Karena 70 persen dari mereka yang bepergian ke Suriah adalah warga Suriah, banyak di antaranya adalah pengungsi yang melarikan diri dari perang saudara di negara mereka, Asmar berpendapat bahwa mereka akan menghadapi risiko lebih besar jika Israel terus mengizinkan penyeberangan yang sah.
“Banyak pengungsi yang melarikan diri dari perang memilih kembali ke Suriah karena takut akan penganiayaan, namun kini mereka melihat risiko dibunuh oleh Israel lebih tinggi,” kata Asmar.
“Memotong rute reguler kembali ke Suriah membuat orang-orang ini berisiko dibom oleh Israel dan menjadi mangsa penyelundup,” jelasnya.
Salamei melihat kesamaan antara Lebanon dan Gaza dalam cara Israel mencoba menegaskan diri sebagai kekuatan pengendali di dalam dan di luar negeri, meskipun ia tidak melihat situasi yang ada di wilayah kantong Palestina.

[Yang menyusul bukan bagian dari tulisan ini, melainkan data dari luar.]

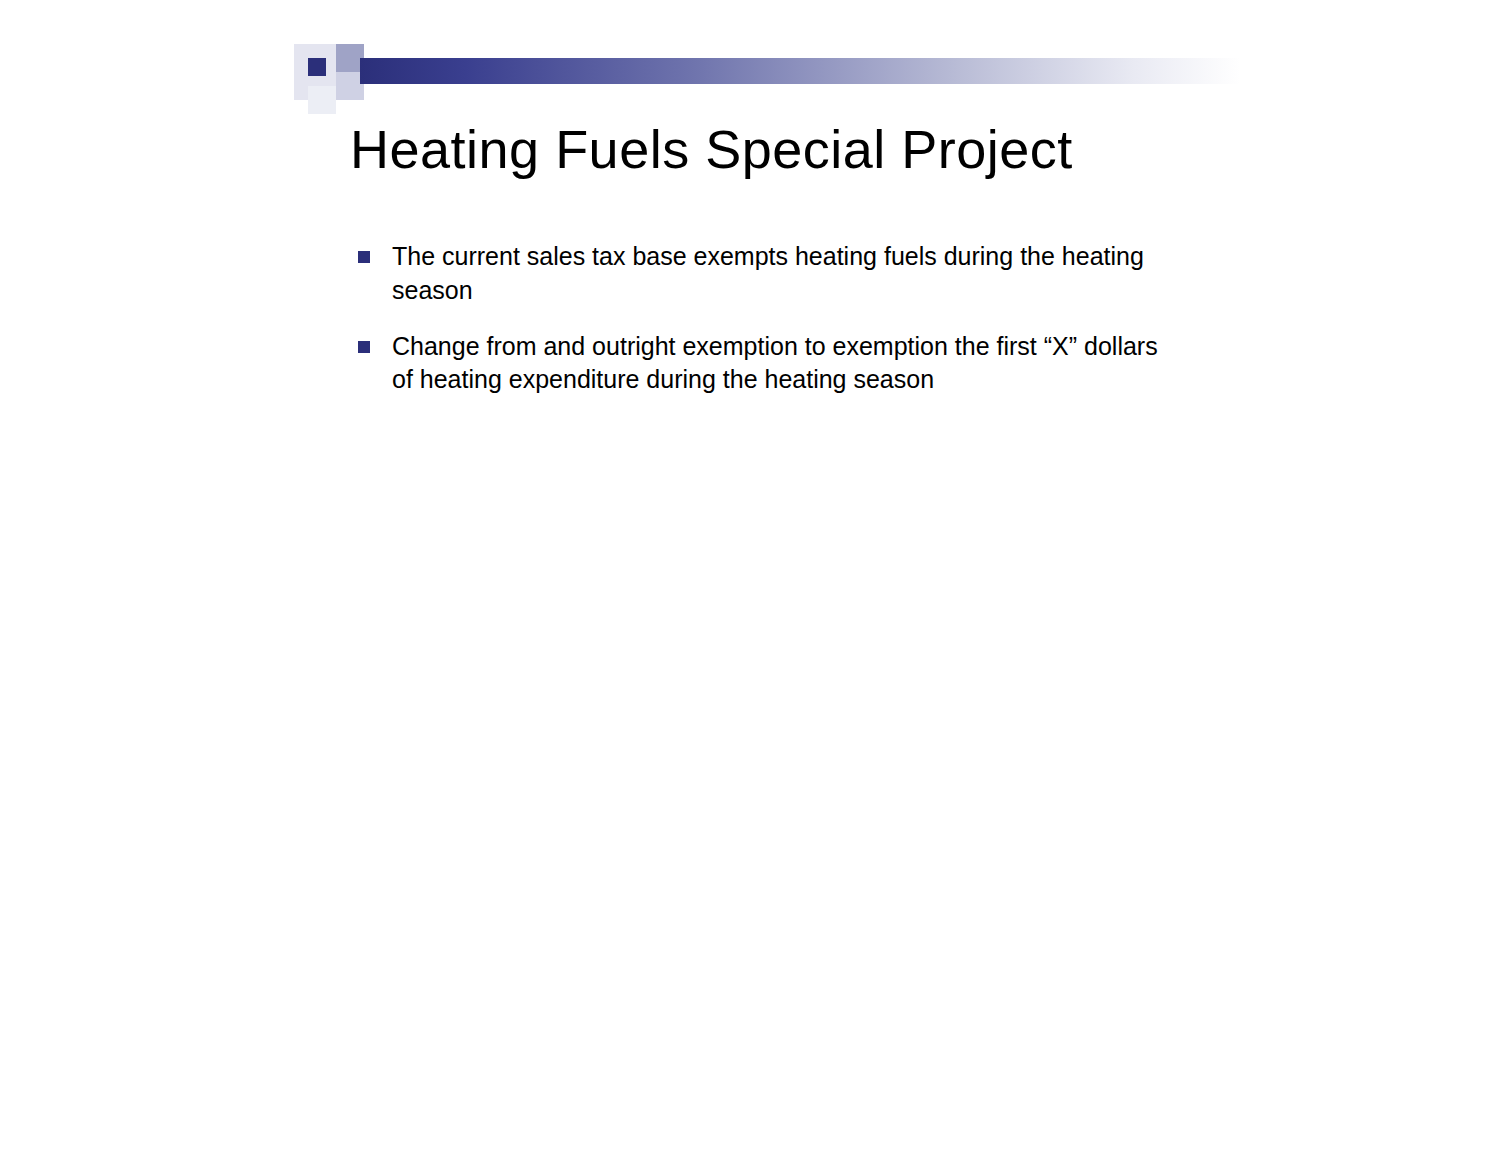Heating Fuels Special Project
The current sales tax base exempts heating fuels during the heating season
Change from and outright exemption to exemption the first “X” dollars of heating expenditure during the heating season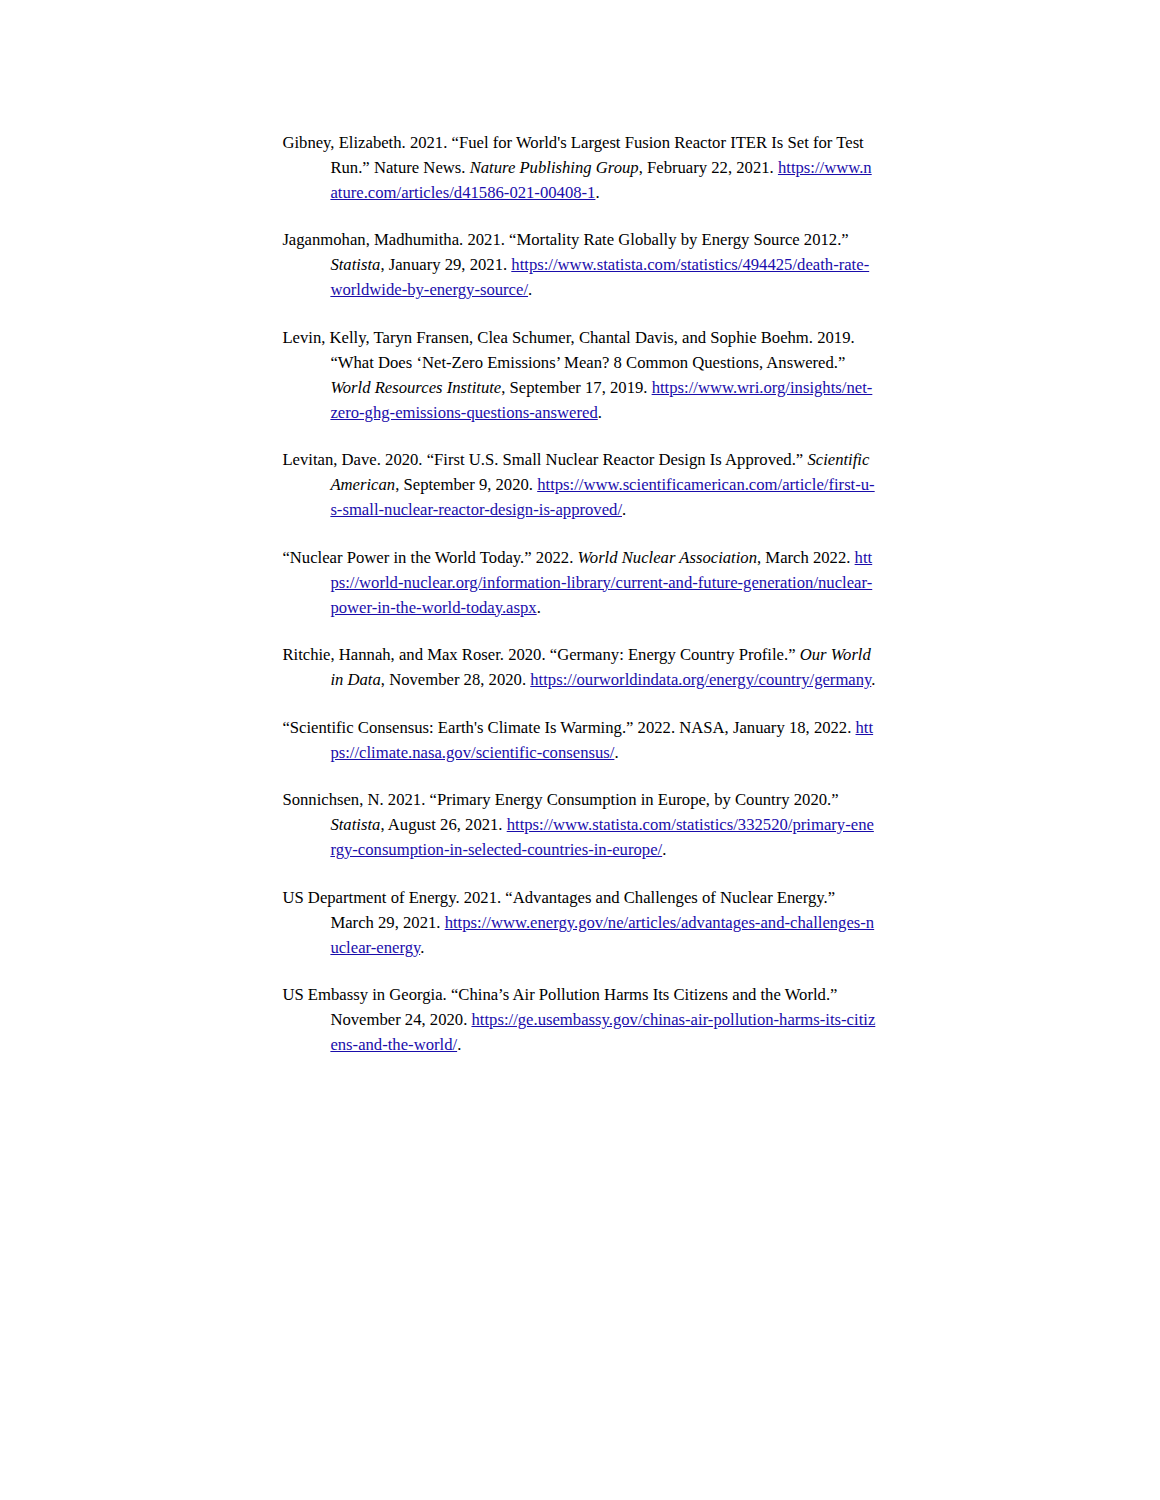Gibney, Elizabeth. 2021. “Fuel for World's Largest Fusion Reactor ITER Is Set for Test Run.” Nature News. Nature Publishing Group, February 22, 2021. https://www.nature.com/articles/d41586-021-00408-1.
Jaganmohan, Madhumitha. 2021. “Mortality Rate Globally by Energy Source 2012.” Statista, January 29, 2021. https://www.statista.com/statistics/494425/death-rate-worldwide-by-energy-source/.
Levin, Kelly, Taryn Fransen, Clea Schumer, Chantal Davis, and Sophie Boehm. 2019. “What Does ‘Net-Zero Emissions’ Mean? 8 Common Questions, Answered.” World Resources Institute, September 17, 2019. https://www.wri.org/insights/net-zero-ghg-emissions-questions-answered.
Levitan, Dave. 2020. “First U.S. Small Nuclear Reactor Design Is Approved.” Scientific American, September 9, 2020. https://www.scientificamerican.com/article/first-u-s-small-nuclear-reactor-design-is-approved/.
“Nuclear Power in the World Today.” 2022. World Nuclear Association, March 2022. https://world-nuclear.org/information-library/current-and-future-generation/nuclear-power-in-the-world-today.aspx.
Ritchie, Hannah, and Max Roser. 2020. “Germany: Energy Country Profile.” Our World in Data, November 28, 2020. https://ourworldindata.org/energy/country/germany.
“Scientific Consensus: Earth's Climate Is Warming.” 2022. NASA, January 18, 2022. https://climate.nasa.gov/scientific-consensus/.
Sonnichsen, N. 2021. “Primary Energy Consumption in Europe, by Country 2020.” Statista, August 26, 2021. https://www.statista.com/statistics/332520/primary-energy-consumption-in-selected-countries-in-europe/.
US Department of Energy. 2021. “Advantages and Challenges of Nuclear Energy.” March 29, 2021. https://www.energy.gov/ne/articles/advantages-and-challenges-nuclear-energy.
US Embassy in Georgia. “China’s Air Pollution Harms Its Citizens and the World.” November 24, 2020. https://ge.usembassy.gov/chinas-air-pollution-harms-its-citizens-and-the-world/.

“Dengan mengganggu jalur pasokan, menargetkan infrastruktur penting dan mengendalikan lalu lintas udara, Israel secara efektif mengisolasi Lebanon dan menjadikannya negara yang bergantung,” jelasnya.
“Lebanon terputus dari dunia luar dan menjadi sasaran pendudukan baru yang melemahkan kedaulatannya dan sangat membatasi kemampuannya untuk berfungsi sebagai negara merdeka,” tutupnya.